GIVEN RECORDS Start Marker

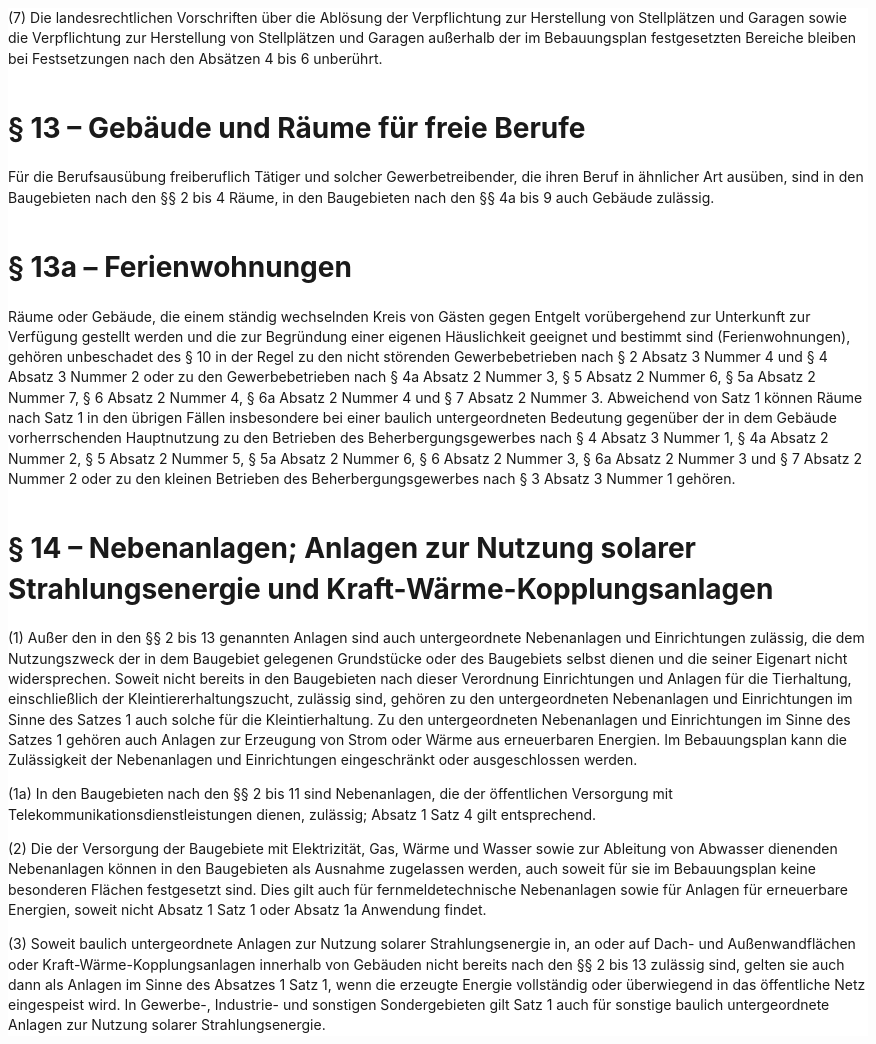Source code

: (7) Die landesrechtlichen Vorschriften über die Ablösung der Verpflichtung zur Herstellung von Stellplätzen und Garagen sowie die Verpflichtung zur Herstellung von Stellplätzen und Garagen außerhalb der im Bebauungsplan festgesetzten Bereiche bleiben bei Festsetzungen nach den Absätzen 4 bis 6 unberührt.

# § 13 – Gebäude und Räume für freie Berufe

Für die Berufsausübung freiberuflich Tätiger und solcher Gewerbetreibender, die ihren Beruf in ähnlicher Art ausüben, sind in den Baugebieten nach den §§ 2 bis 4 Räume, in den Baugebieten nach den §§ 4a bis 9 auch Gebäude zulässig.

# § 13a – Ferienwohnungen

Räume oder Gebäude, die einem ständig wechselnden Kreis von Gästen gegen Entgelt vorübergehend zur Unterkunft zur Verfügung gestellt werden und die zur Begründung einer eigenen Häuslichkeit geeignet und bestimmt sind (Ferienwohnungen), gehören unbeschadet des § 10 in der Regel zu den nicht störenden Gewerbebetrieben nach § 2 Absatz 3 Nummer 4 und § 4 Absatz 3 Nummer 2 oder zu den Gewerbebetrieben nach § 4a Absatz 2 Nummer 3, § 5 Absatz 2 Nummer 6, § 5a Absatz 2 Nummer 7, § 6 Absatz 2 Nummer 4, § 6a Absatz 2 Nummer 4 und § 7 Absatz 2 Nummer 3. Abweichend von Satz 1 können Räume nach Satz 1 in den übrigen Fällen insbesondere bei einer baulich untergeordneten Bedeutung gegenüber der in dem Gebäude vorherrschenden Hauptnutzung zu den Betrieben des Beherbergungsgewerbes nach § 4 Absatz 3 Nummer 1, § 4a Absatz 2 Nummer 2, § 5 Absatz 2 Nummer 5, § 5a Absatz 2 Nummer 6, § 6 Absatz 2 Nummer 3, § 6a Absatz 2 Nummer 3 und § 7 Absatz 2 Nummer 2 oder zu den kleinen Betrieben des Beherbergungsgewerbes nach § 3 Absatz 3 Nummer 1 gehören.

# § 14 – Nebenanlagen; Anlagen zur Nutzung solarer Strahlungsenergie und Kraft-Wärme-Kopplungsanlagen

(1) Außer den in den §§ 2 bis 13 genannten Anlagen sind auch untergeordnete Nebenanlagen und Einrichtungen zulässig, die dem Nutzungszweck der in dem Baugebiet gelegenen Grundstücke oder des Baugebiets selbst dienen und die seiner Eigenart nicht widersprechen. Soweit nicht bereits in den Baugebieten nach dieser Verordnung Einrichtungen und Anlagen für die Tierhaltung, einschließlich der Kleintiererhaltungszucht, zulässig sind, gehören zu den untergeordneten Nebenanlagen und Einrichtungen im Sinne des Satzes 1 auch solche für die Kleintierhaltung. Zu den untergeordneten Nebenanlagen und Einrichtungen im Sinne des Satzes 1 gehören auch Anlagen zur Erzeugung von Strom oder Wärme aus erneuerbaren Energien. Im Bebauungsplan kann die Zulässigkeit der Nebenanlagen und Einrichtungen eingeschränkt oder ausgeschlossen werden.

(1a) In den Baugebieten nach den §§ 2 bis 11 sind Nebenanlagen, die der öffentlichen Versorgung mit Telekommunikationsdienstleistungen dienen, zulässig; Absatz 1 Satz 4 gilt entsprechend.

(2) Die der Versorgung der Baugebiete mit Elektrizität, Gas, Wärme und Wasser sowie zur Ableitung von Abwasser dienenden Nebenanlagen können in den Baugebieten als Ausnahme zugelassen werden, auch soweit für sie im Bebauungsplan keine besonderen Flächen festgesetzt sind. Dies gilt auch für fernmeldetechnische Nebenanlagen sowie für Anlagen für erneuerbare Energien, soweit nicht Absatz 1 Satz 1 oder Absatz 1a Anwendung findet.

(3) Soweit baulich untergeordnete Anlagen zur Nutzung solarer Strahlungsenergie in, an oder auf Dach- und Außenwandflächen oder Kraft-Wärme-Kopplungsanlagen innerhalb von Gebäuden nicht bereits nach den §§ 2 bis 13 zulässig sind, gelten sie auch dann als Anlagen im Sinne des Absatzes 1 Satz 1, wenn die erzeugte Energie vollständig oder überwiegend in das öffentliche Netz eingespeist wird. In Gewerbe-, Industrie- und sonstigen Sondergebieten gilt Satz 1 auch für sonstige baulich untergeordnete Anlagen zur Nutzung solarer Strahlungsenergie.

GIVEN RECORDS End Marker
GIVEN RECORDS Start Marker

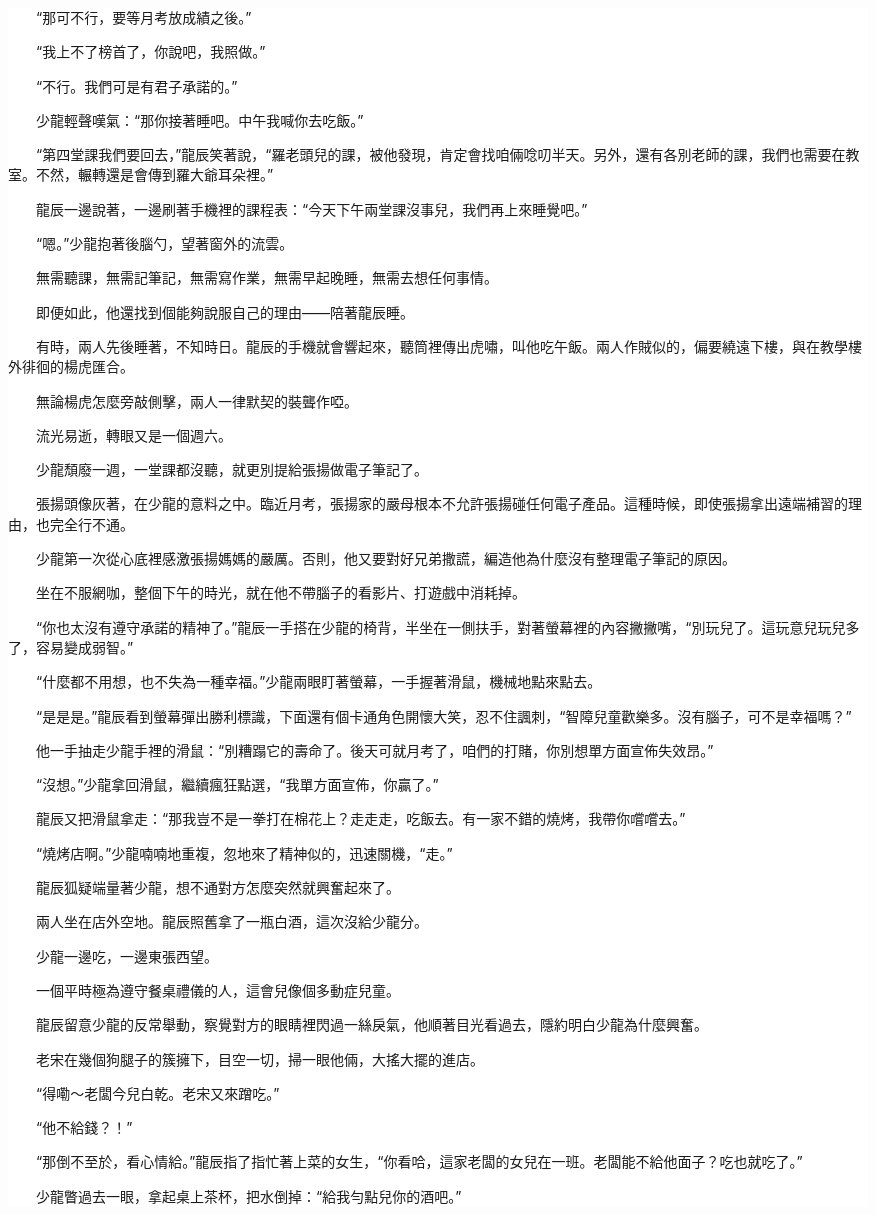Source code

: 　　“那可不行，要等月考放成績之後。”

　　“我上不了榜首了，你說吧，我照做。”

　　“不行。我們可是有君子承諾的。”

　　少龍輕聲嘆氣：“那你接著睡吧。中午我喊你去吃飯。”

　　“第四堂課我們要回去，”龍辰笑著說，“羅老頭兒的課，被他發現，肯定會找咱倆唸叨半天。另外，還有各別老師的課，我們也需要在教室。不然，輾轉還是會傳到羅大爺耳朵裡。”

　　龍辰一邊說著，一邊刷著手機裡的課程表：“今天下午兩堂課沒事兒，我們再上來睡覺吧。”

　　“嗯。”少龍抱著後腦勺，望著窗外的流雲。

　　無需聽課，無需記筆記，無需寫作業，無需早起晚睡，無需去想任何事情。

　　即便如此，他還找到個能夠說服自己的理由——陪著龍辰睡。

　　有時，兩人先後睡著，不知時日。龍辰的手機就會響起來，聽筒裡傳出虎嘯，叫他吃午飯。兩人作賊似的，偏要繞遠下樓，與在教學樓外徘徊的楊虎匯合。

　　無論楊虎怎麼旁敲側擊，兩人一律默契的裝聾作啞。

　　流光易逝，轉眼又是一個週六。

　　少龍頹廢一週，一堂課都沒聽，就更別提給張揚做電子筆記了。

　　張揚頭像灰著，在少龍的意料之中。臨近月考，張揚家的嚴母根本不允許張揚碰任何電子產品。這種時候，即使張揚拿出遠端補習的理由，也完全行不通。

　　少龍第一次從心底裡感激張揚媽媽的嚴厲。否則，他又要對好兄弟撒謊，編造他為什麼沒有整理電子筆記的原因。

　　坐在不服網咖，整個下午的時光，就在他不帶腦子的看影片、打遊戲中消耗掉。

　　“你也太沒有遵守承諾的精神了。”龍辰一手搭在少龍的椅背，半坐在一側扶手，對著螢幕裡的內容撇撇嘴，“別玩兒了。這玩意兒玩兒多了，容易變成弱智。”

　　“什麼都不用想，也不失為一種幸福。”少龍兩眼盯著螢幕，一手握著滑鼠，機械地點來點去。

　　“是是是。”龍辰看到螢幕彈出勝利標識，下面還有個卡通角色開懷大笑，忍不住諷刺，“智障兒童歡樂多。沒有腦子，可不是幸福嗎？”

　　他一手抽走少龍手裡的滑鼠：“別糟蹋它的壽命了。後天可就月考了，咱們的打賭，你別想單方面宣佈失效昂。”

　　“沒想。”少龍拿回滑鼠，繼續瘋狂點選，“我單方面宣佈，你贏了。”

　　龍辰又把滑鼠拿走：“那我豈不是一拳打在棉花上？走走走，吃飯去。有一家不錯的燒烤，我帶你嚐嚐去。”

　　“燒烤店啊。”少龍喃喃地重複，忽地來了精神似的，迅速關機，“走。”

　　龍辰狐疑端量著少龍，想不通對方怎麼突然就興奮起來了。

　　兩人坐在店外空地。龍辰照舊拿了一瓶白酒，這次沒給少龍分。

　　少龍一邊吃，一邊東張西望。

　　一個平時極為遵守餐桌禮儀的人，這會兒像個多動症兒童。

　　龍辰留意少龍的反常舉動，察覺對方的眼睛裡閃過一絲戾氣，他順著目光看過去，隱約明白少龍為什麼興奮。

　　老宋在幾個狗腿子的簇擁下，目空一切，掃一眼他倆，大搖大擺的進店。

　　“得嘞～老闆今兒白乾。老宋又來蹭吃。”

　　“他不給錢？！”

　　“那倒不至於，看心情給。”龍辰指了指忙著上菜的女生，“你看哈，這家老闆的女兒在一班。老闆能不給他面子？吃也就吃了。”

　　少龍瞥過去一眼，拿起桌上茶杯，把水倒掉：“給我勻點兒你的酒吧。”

GIVEN RECORDS End Marker

Pull out every line in the entries above that contains the word "Nebenanlagen".

SOLUTION FOR THIS EXERCISE |
# § 14 – Nebenanlagen; Anlagen zur Nutzung solarer Strahlungsenergie und Kraft-Wärme-Kopplungsanlagen
(1) Außer den in den §§ 2 bis 13 genannten Anlagen sind auch untergeordnete Nebenanlagen und Einrichtungen zulässig, die dem Nutzungszweck der in dem Baugebiet gelegenen Grundstücke oder des Baugebiets selbst dienen und die seiner Eigenart nicht widersprechen. Soweit nicht bereits in den Baugebieten nach dieser Verordnung Einrichtungen und Anlagen für die Tierhaltung, einschließlich der Kleintiererhaltungszucht, zulässig sind, gehören zu den untergeordneten Nebenanlagen und Einrichtungen im Sinne des Satzes 1 auch solche für die Kleintierhaltung. Zu den untergeordneten Nebenanlagen und Einrichtungen im Sinne des Satzes 1 gehören auch Anlagen zur Erzeugung von Strom oder Wärme aus erneuerbaren Energien. Im Bebauungsplan kann die Zulässigkeit der Nebenanlagen und Einrichtungen eingeschränkt oder ausgeschlossen werden.
(1a) In den Baugebieten nach den §§ 2 bis 11 sind Nebenanlagen, die der öffentlichen Versorgung mit Telekommunikationsdienstleistungen dienen, zulässig; Absatz 1 Satz 4 gilt entsprechend.
(2) Die der Versorgung der Baugebiete mit Elektrizität, Gas, Wärme und Wasser sowie zur Ableitung von Abwasser dienenden Nebenanlagen können in den Baugebieten als Ausnahme zugelassen werden, auch soweit für sie im Bebauungsplan keine besonderen Flächen festgesetzt sind. Dies gilt auch für fernmeldetechnische Nebenanlagen sowie für Anlagen für erneuerbare Energien, soweit nicht Absatz 1 Satz 1 oder Absatz 1a Anwendung findet.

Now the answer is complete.